International collaboration isn't an option; it's a necessity. In 2023, Costa Rican firefighters traveled to Canada to assist during the most devastating season the country has ever experienced. Mexico has sent firefighters to Chile and California . This hemispheric rotation—possible because the fire seasons in the North and South don't coincide—is reflected in the annual fire calendar by region.
Europe also contributes experience. For example, Spain participates through the Iberian Center for Research and Fighting Forest Fires (CILIFO), which collaborates with IICA to transfer techniques, protocols, and training. Since 2003, the Spanish national park system has trained Costa Rican personnel and donated equipment that is still in use today.

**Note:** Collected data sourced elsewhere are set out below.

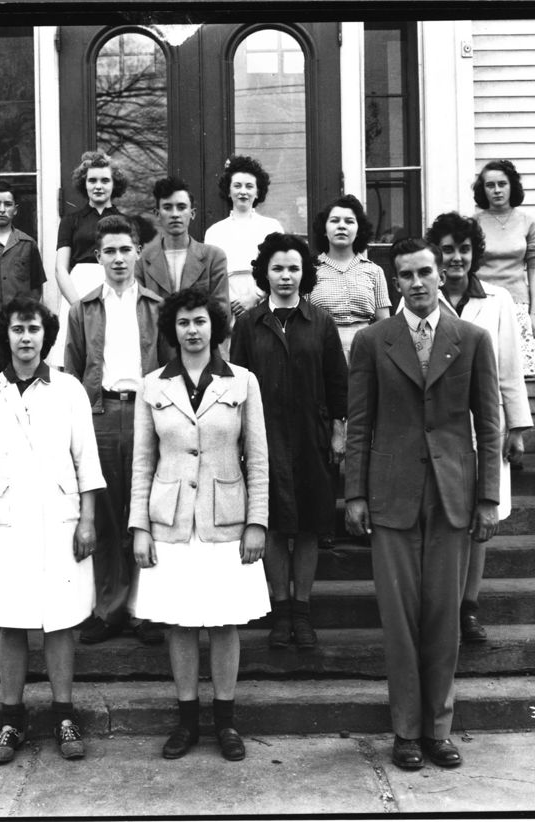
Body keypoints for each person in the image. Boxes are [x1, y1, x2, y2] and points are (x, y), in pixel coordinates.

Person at [345, 238, 501, 770]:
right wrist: (356, 493)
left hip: (453, 494)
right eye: (406, 274)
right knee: (399, 618)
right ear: (396, 282)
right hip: (390, 495)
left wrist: (488, 498)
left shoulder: (472, 338)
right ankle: (406, 731)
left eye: (425, 272)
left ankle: (439, 729)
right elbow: (359, 423)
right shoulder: (372, 341)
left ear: (441, 276)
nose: (416, 282)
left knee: (443, 616)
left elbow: (490, 424)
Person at [0, 295, 105, 763]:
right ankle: (11, 718)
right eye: (18, 330)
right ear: (6, 335)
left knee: (59, 622)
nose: (25, 338)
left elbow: (87, 461)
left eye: (34, 330)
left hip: (60, 522)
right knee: (11, 621)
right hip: (4, 524)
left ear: (46, 335)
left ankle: (64, 715)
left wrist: (88, 520)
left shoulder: (69, 390)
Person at [129, 287, 270, 761]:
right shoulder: (152, 385)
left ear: (216, 326)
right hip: (170, 521)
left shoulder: (242, 382)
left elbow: (259, 460)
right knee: (181, 624)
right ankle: (187, 720)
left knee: (225, 622)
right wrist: (140, 527)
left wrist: (257, 523)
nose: (193, 330)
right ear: (173, 329)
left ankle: (226, 722)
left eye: (201, 322)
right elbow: (142, 462)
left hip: (226, 520)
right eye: (184, 322)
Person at [230, 233, 347, 650]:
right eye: (278, 268)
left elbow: (338, 383)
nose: (285, 276)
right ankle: (280, 613)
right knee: (275, 526)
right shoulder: (248, 324)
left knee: (312, 526)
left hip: (312, 437)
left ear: (305, 273)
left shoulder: (321, 322)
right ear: (265, 273)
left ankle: (302, 611)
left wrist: (337, 432)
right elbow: (235, 386)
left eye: (294, 268)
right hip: (265, 441)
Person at [425, 212, 532, 642]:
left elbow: (509, 368)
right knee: (441, 517)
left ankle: (468, 608)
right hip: (437, 430)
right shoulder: (420, 295)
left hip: (484, 429)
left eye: (463, 249)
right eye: (447, 250)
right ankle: (440, 609)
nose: (455, 258)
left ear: (475, 253)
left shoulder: (498, 300)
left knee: (480, 519)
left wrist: (517, 428)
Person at [64, 214, 169, 645]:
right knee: (106, 512)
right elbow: (71, 374)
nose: (119, 258)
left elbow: (171, 368)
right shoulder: (82, 308)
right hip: (101, 413)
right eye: (109, 250)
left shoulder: (158, 307)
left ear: (138, 252)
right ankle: (109, 609)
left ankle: (145, 611)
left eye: (126, 249)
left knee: (144, 510)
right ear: (97, 255)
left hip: (147, 411)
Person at [51, 151, 128, 364]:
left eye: (105, 180)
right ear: (84, 184)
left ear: (114, 184)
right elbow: (60, 269)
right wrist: (78, 306)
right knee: (76, 358)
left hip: (115, 287)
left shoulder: (126, 222)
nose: (98, 186)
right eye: (92, 180)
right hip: (78, 291)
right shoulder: (71, 221)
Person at [472, 159, 535, 382]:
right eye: (490, 185)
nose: (496, 190)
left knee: (516, 376)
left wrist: (534, 313)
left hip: (517, 305)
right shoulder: (474, 223)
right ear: (483, 189)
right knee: (484, 372)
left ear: (512, 185)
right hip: (483, 302)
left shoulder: (528, 222)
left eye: (502, 184)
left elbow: (534, 268)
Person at [135, 177, 230, 323]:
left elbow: (221, 314)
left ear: (192, 213)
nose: (175, 214)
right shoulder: (143, 261)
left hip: (200, 342)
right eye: (167, 207)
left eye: (181, 207)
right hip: (158, 343)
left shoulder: (213, 257)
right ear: (157, 214)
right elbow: (141, 314)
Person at [308, 194, 391, 360]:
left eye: (349, 221)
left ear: (359, 229)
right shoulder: (311, 270)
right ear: (324, 230)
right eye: (334, 220)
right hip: (321, 352)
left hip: (367, 352)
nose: (341, 226)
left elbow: (384, 324)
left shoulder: (374, 271)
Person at [204, 155, 284, 319]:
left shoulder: (272, 227)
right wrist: (230, 301)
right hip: (226, 307)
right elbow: (210, 275)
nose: (243, 191)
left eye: (249, 186)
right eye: (237, 186)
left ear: (257, 192)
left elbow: (281, 268)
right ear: (228, 190)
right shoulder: (214, 231)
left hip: (265, 303)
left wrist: (255, 297)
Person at [0, 179, 46, 329]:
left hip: (20, 324)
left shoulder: (27, 244)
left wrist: (26, 315)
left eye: (8, 204)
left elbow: (36, 288)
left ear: (15, 209)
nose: (2, 209)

The plan includes partnerships with regional banks, the Green Climate Fund, and private companies in the forestry and agrifood sectors. It also proposes an innovative framework: group insurance, temporary volunteer migratory status, and specialized certification, recognizing that fighting fires in temperate coniferous forests is not the same as fighting fires in highly biodiverse tropical rainforests. Another objective is to provide more modern equipment and systematize support for volunteer units across countries.
More than an emergency response force, they are a continental network of land guardians. In a continent where fire is no longer the exception, but the norm, these agroforestry firefighters represent a vision that unites science, technology, and community commitment to defend the future.